Angiotensin-converting enzyme 2 (ACE2) is a membrane-bound zinc metallopeptidase that generates the vasodilatory peptide angiotensin 1-7 and thus performs a protective role in heart disease. It is considered an important therapeutic target in controlling the COVID-19 outbreak, since SARS-CoV-2 enters permissive cells via an ACE2-mediated mechanism. The present in silico study attempted to repurpose existing drugs for use as prospective viral-entry inhibitors targeting human ACE2. Initially, a clinically approved drug library of 7,173 ligands was screened against the receptor using molecular docking, followed by energy minimization and rescoring of docked ligands.

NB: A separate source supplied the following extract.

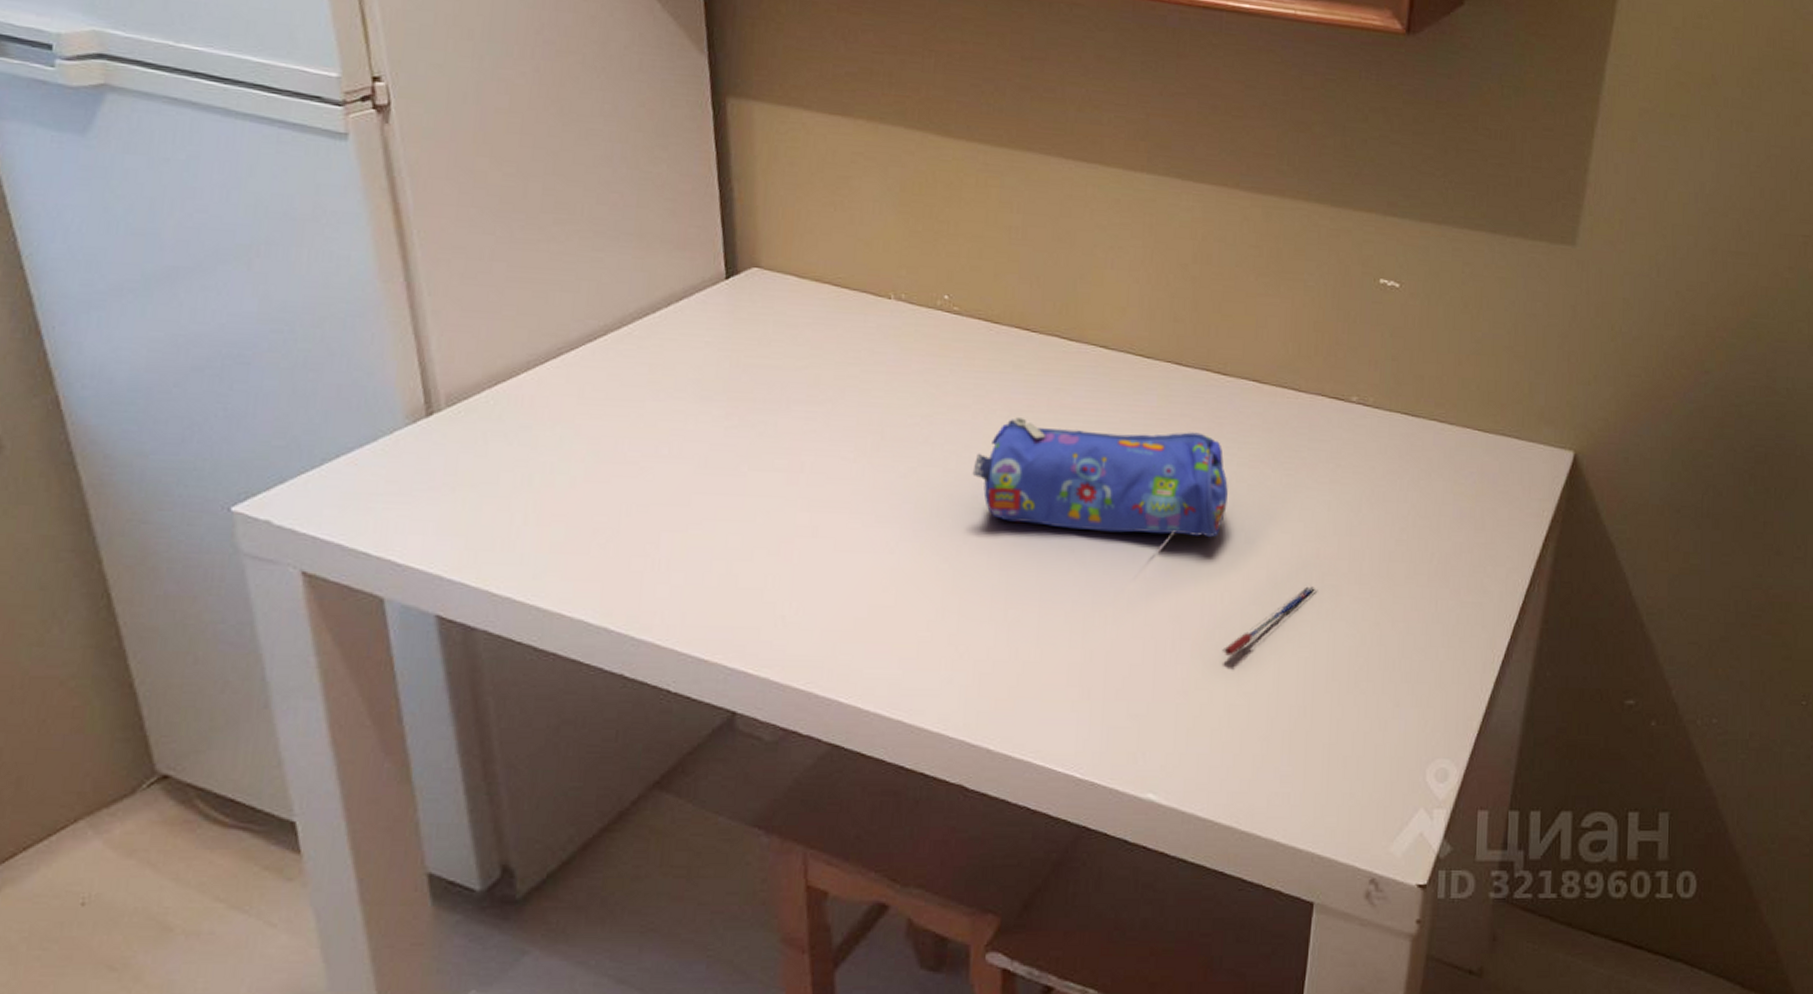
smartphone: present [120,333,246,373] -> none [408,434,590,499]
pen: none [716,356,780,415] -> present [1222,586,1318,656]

Finally, potential binders were inspected to ensure molecules with different scaffolds were engaged in favorable contacts with both the metal cofactor and the critical residues lining the receptor's active site. The results of the calculations suggest that lividomycin, burixafor, quisinostat, fluprofylline, pemetrexed, spirofylline, edotecarin, and diniprofylline emerge as promising repositionable drug candidates for stabilizing the closed (substrate/inhibitor-bound) conformation of ACE2, thereby shifting the relative positions of the receptor's critical exterior residues recognized by SARS-CoV-2. This study is among the rare ones in the relevant scientific literature to search for potential ACE2 inhibitors. In practical terms, the drugs, unmodified as they are, may be introduced into the therapeutic armamentarium of the ongoing fight against COVID-19 now, or their scaffolds may serve as rich skeletons for designing novel ACE2 inhibitors in the near future.